Work order
Begin with the line below holding "bacteriana. O simulador está disponível no" and go on through the line holding "perspectiva y a", duplicating each line exactly and leaving out pictures.

Supplied data
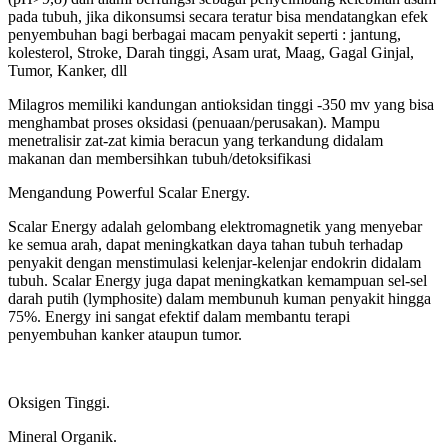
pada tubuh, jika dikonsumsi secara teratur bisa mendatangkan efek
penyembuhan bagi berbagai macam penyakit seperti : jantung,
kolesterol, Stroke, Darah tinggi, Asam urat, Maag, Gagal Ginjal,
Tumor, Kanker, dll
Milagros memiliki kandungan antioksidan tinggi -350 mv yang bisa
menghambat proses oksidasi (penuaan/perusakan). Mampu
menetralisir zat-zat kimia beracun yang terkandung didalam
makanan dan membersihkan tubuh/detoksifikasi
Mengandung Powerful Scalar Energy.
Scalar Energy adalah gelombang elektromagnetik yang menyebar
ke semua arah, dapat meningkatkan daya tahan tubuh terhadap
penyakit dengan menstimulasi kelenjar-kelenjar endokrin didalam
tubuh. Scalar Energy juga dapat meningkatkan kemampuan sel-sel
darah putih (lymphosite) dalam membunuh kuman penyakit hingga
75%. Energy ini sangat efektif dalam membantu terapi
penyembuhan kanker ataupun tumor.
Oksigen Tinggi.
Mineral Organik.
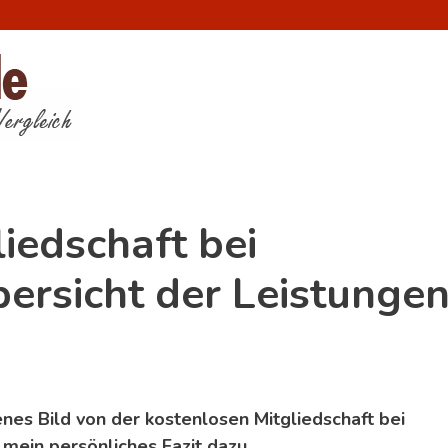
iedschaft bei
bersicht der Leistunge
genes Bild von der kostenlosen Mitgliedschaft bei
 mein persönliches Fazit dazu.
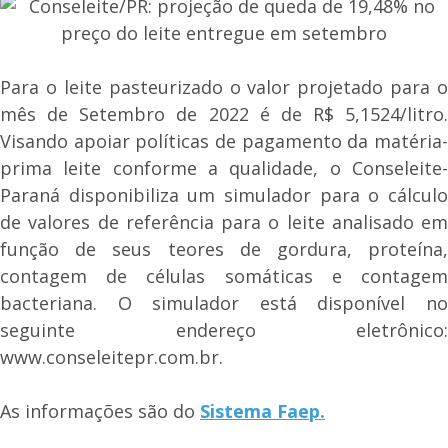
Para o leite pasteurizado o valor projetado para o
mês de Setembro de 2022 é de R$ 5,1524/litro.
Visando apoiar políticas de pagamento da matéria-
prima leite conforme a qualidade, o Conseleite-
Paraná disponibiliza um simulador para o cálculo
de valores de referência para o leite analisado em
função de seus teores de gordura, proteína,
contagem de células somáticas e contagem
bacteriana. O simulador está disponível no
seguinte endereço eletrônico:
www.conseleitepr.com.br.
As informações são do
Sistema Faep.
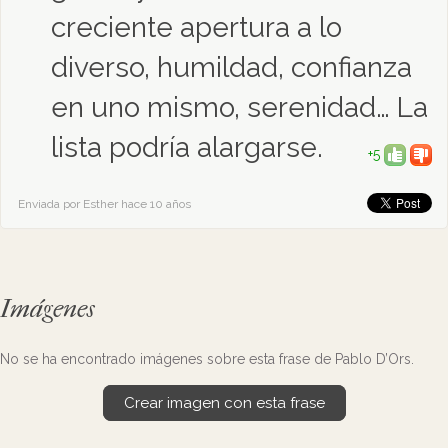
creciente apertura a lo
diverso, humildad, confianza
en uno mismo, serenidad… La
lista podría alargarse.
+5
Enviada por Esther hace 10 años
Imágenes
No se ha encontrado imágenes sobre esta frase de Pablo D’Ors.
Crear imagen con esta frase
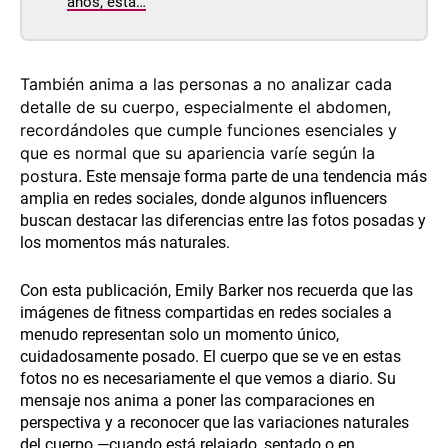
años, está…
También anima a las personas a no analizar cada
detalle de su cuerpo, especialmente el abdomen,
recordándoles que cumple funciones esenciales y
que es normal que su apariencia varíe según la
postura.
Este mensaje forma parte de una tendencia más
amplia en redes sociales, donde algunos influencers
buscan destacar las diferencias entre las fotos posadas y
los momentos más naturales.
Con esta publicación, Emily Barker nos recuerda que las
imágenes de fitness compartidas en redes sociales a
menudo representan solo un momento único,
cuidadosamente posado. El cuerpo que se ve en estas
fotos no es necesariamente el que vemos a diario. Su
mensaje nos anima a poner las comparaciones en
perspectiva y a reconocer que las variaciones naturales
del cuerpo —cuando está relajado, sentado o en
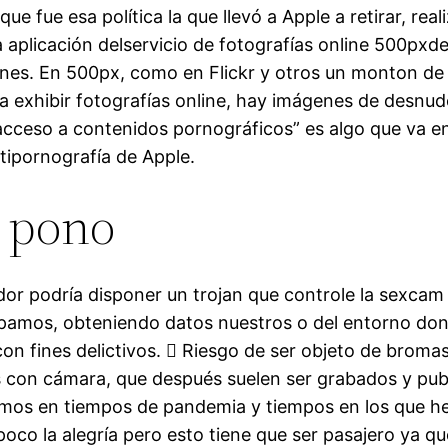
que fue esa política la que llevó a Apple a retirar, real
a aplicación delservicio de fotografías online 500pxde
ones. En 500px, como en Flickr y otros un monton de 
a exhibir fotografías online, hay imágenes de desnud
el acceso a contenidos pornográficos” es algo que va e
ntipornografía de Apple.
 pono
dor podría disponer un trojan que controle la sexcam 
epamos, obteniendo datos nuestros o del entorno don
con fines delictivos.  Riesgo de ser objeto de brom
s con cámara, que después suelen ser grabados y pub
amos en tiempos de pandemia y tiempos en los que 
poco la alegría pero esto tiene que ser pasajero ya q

* * *

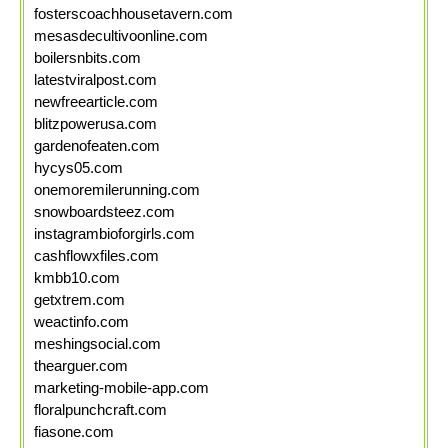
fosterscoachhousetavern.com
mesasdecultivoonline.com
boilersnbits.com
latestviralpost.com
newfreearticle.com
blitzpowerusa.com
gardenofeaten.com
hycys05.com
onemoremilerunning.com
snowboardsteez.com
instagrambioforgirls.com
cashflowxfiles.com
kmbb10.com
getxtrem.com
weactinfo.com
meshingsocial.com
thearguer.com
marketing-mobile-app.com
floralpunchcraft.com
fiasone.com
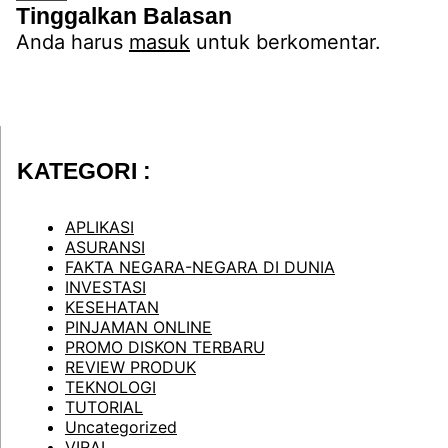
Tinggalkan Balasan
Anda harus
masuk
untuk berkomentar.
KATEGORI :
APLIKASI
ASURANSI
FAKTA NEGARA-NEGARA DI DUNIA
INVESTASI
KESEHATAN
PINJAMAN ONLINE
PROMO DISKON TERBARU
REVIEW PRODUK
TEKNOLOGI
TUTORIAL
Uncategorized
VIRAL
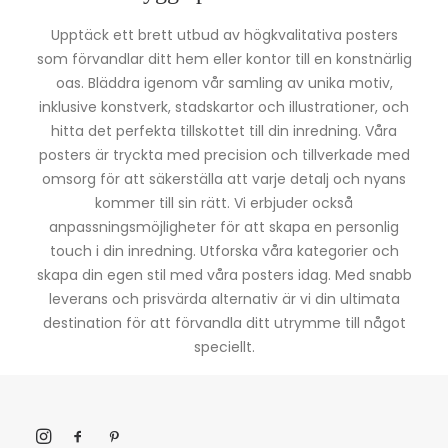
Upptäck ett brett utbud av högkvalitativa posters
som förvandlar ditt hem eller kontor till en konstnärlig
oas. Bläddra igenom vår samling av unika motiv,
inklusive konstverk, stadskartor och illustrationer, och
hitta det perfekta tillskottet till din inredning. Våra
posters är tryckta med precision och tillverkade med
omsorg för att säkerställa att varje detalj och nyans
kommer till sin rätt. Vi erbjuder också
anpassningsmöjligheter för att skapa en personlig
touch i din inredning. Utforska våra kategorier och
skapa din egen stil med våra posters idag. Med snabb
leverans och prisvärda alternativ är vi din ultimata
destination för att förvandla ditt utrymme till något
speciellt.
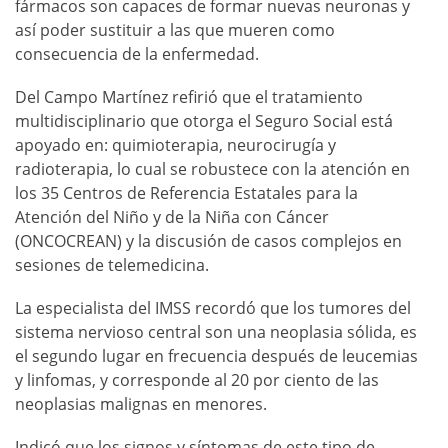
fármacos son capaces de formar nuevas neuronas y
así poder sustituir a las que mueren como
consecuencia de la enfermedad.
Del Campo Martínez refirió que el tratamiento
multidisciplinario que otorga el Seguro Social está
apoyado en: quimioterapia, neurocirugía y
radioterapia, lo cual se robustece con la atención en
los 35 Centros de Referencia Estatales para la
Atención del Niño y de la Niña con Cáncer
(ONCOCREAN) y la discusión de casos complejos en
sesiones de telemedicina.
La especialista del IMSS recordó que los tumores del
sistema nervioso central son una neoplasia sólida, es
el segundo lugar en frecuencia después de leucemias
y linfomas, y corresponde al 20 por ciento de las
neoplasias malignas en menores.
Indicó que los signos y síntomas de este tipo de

...

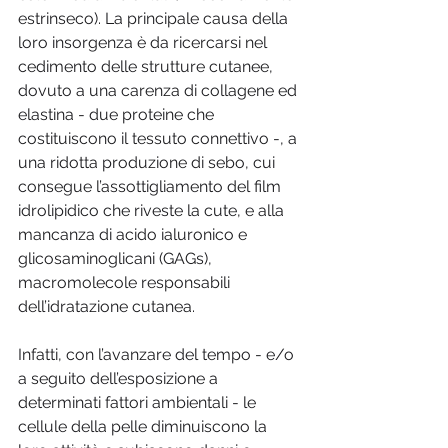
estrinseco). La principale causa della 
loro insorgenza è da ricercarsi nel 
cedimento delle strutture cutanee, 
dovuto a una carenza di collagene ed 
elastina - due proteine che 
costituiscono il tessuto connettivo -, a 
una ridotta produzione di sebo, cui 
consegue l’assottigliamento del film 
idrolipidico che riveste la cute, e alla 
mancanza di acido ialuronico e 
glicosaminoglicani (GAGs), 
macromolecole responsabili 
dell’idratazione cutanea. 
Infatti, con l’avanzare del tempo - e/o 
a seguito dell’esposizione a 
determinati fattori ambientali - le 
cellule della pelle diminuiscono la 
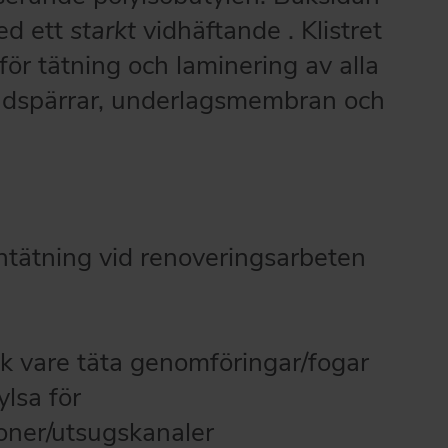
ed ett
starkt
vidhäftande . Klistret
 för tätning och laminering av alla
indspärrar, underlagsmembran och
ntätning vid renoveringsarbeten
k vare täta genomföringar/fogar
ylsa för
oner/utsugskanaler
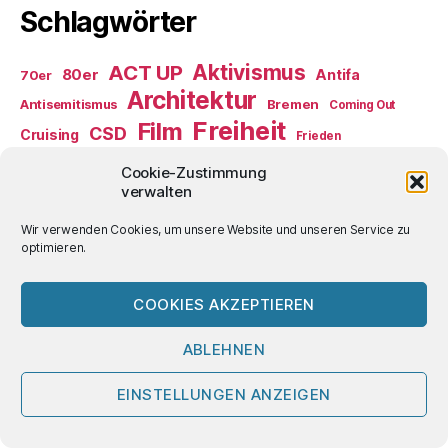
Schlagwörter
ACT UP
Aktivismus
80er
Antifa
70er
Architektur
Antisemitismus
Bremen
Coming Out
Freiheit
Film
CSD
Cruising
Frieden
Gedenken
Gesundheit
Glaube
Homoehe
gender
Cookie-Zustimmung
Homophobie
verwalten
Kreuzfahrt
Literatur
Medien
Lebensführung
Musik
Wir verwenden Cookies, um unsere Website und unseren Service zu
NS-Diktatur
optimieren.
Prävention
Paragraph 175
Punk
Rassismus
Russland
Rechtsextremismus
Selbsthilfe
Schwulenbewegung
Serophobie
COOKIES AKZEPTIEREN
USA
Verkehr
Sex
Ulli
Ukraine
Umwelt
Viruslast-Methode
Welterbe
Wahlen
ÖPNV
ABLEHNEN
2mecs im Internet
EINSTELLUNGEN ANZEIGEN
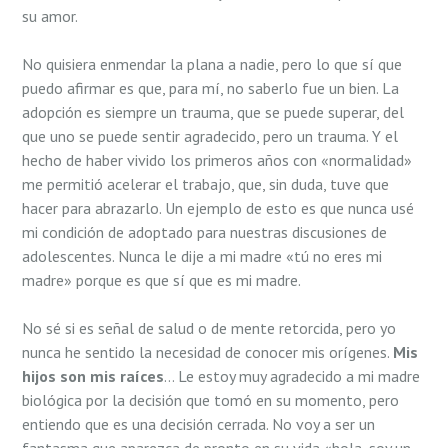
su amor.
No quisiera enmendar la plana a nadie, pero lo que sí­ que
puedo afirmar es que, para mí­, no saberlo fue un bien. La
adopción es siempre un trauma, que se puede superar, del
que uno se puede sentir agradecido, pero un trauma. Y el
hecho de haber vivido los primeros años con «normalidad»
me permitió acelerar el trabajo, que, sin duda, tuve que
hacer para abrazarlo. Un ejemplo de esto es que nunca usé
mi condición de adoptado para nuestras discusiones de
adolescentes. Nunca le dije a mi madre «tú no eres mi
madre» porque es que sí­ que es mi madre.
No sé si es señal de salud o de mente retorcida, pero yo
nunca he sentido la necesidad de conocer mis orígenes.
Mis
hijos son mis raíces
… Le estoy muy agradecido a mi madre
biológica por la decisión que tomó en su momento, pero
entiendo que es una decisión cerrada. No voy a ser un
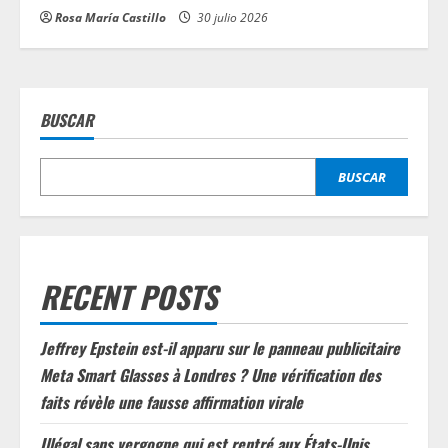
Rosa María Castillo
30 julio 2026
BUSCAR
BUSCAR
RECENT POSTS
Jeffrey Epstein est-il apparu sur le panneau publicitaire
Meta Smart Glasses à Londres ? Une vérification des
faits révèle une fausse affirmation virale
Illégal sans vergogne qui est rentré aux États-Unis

Response to the exercise
bacteriana. O simulador está disponível no
seguinte endereço eletrônico:
www.conseleitepr.com.br.
As informações são do
Sistema Faep.
creciente apertura a lo
diverso, humildad, confianza
en uno mismo, serenidad… La
lista podría alargarse.
+5
Enviada por Esther hace 10 años
Imágenes
No se ha encontrado imágenes sobre esta frase de Pablo D’Ors.
Crear imagen con esta frase
años, está…
También anima a las personas a no analizar cada
detalle de su cuerpo, especialmente el abdomen,
recordándoles que cumple funciones esenciales y
que es normal que su apariencia varíe según la
postura.
Este mensaje forma parte de una tendencia más
amplia en redes sociales, donde algunos influencers
buscan destacar las diferencias entre las fotos posadas y
los momentos más naturales.
Con esta publicación, Emily Barker nos recuerda que las
imágenes de fitness compartidas en redes sociales a
menudo representan solo un momento único,
cuidadosamente posado. El cuerpo que se ve en estas
fotos no es necesariamente el que vemos a diario. Su
mensaje nos anima a poner las comparaciones en
perspectiva y a reconocer que las variaciones naturales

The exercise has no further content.